## SOURCE DATA
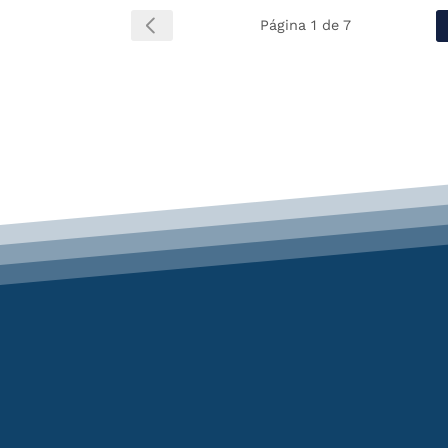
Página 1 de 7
* * *
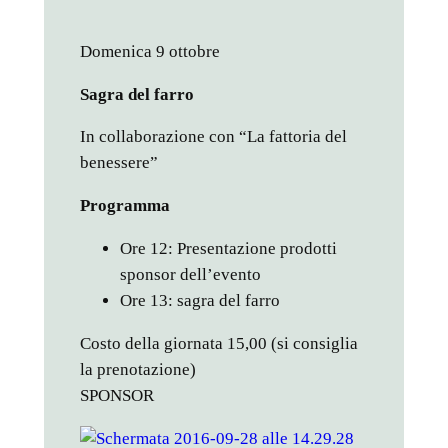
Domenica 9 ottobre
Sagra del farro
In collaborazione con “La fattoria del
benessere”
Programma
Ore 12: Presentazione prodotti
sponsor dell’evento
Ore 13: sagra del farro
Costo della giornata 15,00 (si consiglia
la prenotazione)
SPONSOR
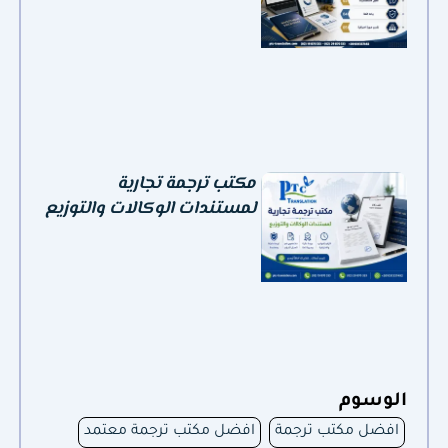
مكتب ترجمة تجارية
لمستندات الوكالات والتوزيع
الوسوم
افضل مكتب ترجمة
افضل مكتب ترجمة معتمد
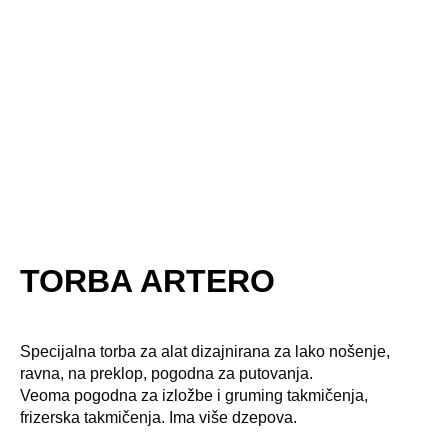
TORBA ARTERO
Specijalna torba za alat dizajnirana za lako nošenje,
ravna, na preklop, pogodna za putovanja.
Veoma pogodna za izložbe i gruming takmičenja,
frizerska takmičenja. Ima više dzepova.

## BRIEF
Copy out the material word for word, starting at the line that contains "مكتب ترجمة تجارية" and ending after the line that contains "frizerska takmičenja. Ima više dzepova.". Leave out the pictures.

## RESPONSE AREA
مكتب ترجمة تجارية
لمستندات الوكالات والتوزيع
الوسوم
افضل مكتب ترجمة
افضل مكتب ترجمة معتمد
TORBA ARTERO
Specijalna torba za alat dizajnirana za lako nošenje,
ravna, na preklop, pogodna za putovanja.
Veoma pogodna za izložbe i gruming takmičenja,
frizerska takmičenja. Ima više dzepova.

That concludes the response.